L’œil distingue des pans de forêts, entrevoit des marais, soupçonne des grottes, des collines ou de simples escarpements… Et toujours le noir et blanc domine. Ces paysages immobiles et immuables, empreints de mélancolie, de mystère et de mysticisme peuplent les dessins à l’encre, mais aussi les toiles et installations de Yehudit Sasportas. Née en Israël, la jeune femme a vécu une partie de son enfance au Maroc, avant de revenir dans son pays natal, puis de s’installer en Allemagne. Aujourd’hui, elle partage sa vie entre Berlin et Tel Aviv et puise son inspiration à la fois de ses racines, nourries de coutumes ancestrales, mais aussi de la culture, de la philosophie et de la spiritualité occidentales.
Les liens subtils et indéfectibles qu’elle a su tisser entre tradition et modernité, passé révolu et futur incertain, entre éléments fossiles et images numériques, ont permis à l’artiste de développer une œuvre puissante et touchante ; il en émane un étonnant et riche contraste, privilège de son expérience de vie au Proche-Orient et de la relation qu’elle entretient avec l’extrême rationalité de l’Occident. Ainsi sa connaissance des oliveraies d’Israël comme celle des sommets suisses ou de la tradition picturale européenne du paysage, participent-elles, chacune à sa manière, à l’élaboration de son univers particulier, harmonieux et non sans mystère, qui a le pouvoir de nous entraîner bien au-delà des frontières du temps et de l’espace.
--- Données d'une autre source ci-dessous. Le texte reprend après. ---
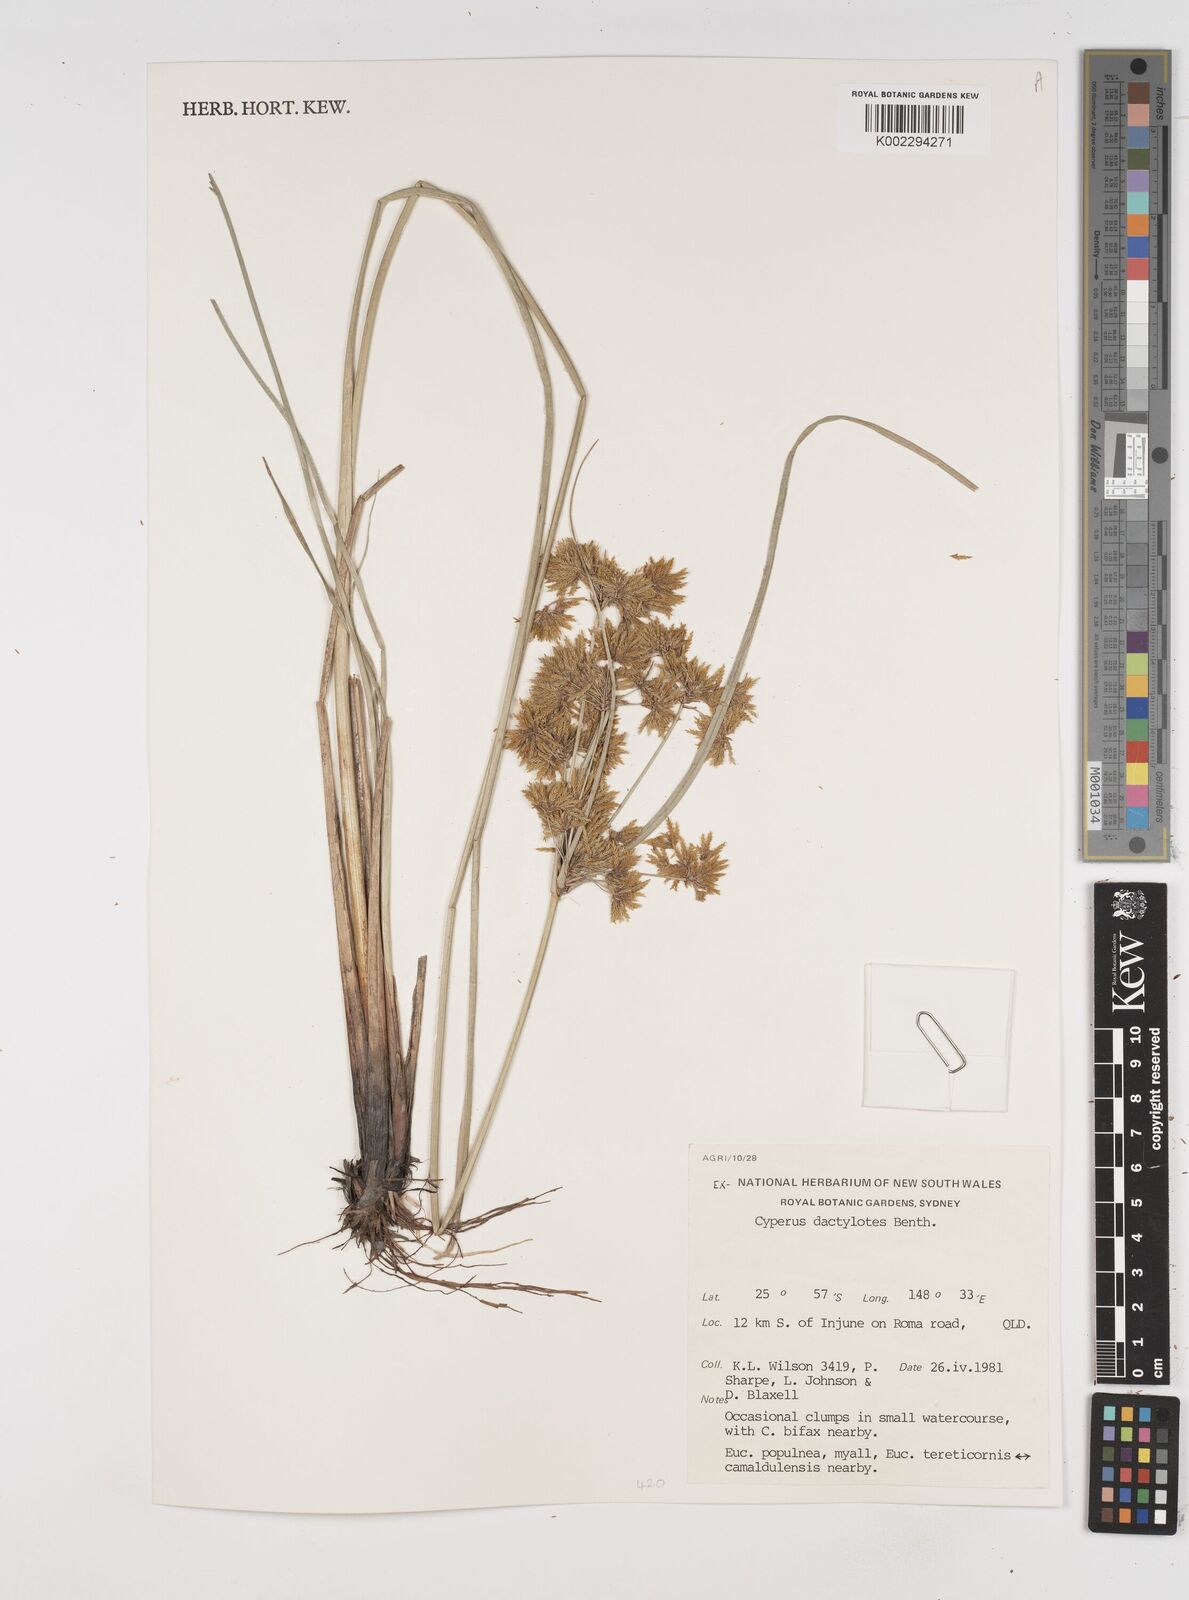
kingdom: Plantae
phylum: Tracheophyta
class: Liliopsida
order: Poales
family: Cyperaceae
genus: Cyperus
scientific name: Cyperus dactylotes
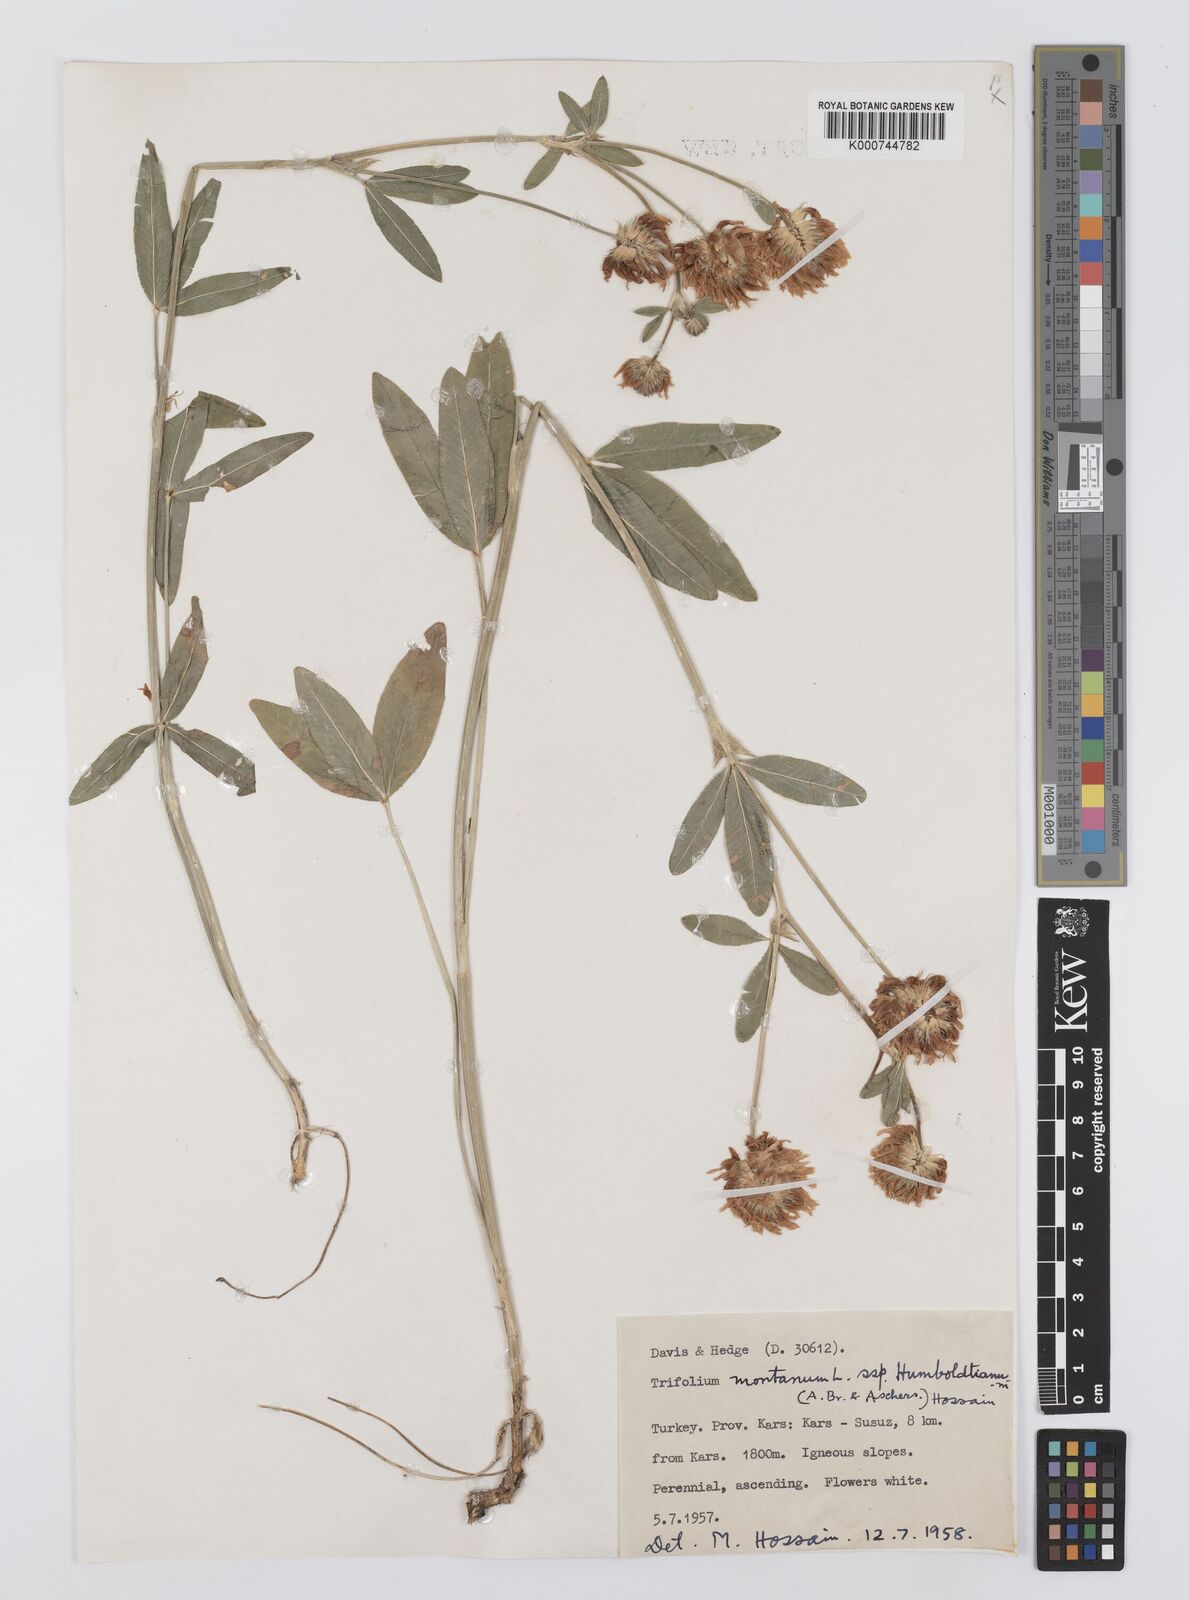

Si elle a exposé régulièrement ces dernières années en Europe et aux Etats-Unis, avec une participation remarquée à la 52e Biennale de Venise en 2007, c’est la première fois depuis cinq ans que l’artiste bénéficie d’une exposition personnelle dans son pays d’origine. Deux installations sont actuellement présentées à Tel Aviv. La première, Ghardy Local Voices, met en scène, dans une grande pièce obscure, six écrans vidéo sur lesquels défilent lentement des images, dessinées ou peintes, de forêts, marais et autres paysages, sombres et en noir et blanc. La seconde, Magnetic Hearts, a été réalisée à partir d’un procédé de dessin développé par l’artiste dans son studio berlinois, procédé mêlant le thème classique de la nature morte – elle prend ici pour modèles des plantes marécageuses cueillies dans les environs de Berlin – avec un processus électromagnétique ; les tiges sont munies de minuscules aimants qui induisent du mouvement entre elles, l’animation ainsi générée inspirant directement le tracé de l’œuvre. Yehudit Sasportas participera également, à la fin du mois, à l’édition 2009, à Paris, de la Fiac.